Then we extract individual fields from addressNode:
addressNode.get("city").asText()
addressNode.get("zipcode").asText()
✔ Accessing Array Elements:
rootNode.get("skills") returns a JsonNode representing the JSON array.
Iterating through the array elements using a for-each loop and accessing each skill’s value with skill.asText().
✅ Advantages of Tree Model
Advantage
Explanation
Dynamic Parsing
No need to create Java classes in advance. Useful for unknown or changing JSON structures.
Selective Data Access
Access only the parts of the JSON you need, saving memory and effort.
Nested and Array Support
Easily traverse deeply nested objects and arrays without mapping everything upfront.
✅ When to Use Tree Model vs Data Binding
Scenario
Recommended Approach
Static and well-defined structure
Use POJOs + ObjectMapper (Serialization/Deserialization)
Unknown, dynamic, or partial structure
Use Tree Model (JsonNode)
Need to modify part of the JSON
Use ObjectNode (which extends JsonNode) to manipulate fields
4. Creating JSON Objects Dynamically with ObjectNode
In some scenarios, you don’t have a predefined Java object (POJO) to represent the JSON you want to generate. For example, when building dynamic JSON responses in REST APIs, or transforming data on the fly. Jackson’s ObjectNode class is ideal for such cases.
✅ What Is ObjectNode?
ObjectNode is a subclass of JsonNode that represents a JSON object { ... }.
Allows you to dynamically create, modify, and remove fields without needing a POJO.
Ideal when you want to construct a JSON object programmatically
✅ Demonstrates how to create simple fields using put().
✅ Shows how to add a nested object with ObjectNode.
✅ Explains how to build an array field using ArrayNode.
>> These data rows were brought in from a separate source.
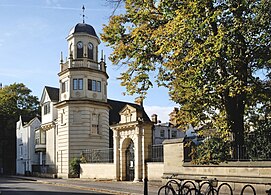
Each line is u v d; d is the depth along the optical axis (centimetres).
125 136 3319
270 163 1800
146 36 1806
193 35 1562
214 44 1503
✅ Illustrates use cases like building dynamic JSON responses in REST APIs, building configuration files dynamically, or performing data transformations.
5. Working with JSON Arrays in Java
A JSON Array is an ordered collection of values, which may include objects, strings, numbers, booleans, or other primitives. In Java, using Jackson, you can easily parse and construct JSON arrays with the help of the ArrayNode class, which extends JsonNode.
Imagine you receive a JSON array from an external API that lists products available in an online store. You can parse the JSON array string into an ArrayNode and iterate through its elements like this:
Suppose your application needs to dynamically build a product catalog before returning it as a JSON response. You can use ArrayNode to construct the array programmatically:
👉 In a real-time e-commerce system, this dynamic creation of product lists allows you to build flexible APIs that respond with the most up-to-date product information in INR.
6. Choosing Between ArrayNode and JsonNode
When working with JSON data using Jackson, knowing when to use ArrayNode versus JsonNode helps you write cleaner, more efficient, and maintainable code.
✅ Use ArrayNode when:
You are working with a JSON structure where you know the data is always an array.
You need to perform specific operations on array elements, such as filtering, sorting, or mapping.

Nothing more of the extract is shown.